**Problem**
Here is a block of entries. Write out its lines exactly, from the first through the one containing "certaines périodes de l'année.".

__________________________________________________

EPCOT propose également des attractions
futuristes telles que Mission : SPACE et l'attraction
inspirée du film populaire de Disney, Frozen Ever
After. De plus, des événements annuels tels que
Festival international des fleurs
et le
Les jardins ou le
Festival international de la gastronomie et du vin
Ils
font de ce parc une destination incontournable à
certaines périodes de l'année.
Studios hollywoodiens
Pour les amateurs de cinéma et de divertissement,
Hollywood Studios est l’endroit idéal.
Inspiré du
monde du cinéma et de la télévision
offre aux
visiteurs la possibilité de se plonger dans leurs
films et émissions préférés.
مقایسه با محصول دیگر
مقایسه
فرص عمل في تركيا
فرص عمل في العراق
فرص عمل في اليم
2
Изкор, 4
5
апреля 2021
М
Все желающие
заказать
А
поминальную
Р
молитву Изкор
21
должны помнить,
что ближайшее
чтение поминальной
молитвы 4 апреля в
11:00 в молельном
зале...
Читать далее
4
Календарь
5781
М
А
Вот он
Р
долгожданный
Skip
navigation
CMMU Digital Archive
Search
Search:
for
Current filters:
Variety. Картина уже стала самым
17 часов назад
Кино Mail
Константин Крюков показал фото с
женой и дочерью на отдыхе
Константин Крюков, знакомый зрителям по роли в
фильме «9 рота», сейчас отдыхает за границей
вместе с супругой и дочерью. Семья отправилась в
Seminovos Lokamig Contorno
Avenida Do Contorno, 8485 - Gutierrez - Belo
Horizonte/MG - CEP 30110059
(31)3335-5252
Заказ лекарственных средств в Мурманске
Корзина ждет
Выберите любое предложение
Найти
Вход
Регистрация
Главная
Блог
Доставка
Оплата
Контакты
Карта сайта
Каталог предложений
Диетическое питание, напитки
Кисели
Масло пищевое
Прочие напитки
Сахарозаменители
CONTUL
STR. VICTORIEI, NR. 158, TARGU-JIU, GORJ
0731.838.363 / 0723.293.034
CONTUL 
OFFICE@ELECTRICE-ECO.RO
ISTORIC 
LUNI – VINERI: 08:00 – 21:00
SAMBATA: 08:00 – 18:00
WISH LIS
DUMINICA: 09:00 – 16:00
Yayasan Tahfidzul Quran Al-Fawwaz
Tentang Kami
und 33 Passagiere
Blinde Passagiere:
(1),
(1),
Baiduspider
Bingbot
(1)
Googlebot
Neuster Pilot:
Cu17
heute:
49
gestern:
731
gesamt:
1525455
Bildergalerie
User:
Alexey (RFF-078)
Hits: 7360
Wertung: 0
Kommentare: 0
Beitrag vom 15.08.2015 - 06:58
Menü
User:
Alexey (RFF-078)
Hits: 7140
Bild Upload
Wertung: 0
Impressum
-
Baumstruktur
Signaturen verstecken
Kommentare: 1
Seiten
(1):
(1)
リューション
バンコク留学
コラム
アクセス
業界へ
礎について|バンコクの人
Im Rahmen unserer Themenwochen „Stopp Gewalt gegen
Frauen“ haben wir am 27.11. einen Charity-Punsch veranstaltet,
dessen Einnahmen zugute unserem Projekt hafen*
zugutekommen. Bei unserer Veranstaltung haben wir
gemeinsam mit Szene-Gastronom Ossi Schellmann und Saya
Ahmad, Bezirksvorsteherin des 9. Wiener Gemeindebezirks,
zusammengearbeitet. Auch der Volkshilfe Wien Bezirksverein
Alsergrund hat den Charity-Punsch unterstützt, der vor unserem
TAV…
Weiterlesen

__________________________________________________

**Answer section**
EPCOT propose également des attractions
futuristes telles que Mission : SPACE et l'attraction
inspirée du film populaire de Disney, Frozen Ever
After. De plus, des événements annuels tels que
Festival international des fleurs
et le
Les jardins ou le
Festival international de la gastronomie et du vin
Ils
font de ce parc une destination incontournable à
certaines périodes de l'année.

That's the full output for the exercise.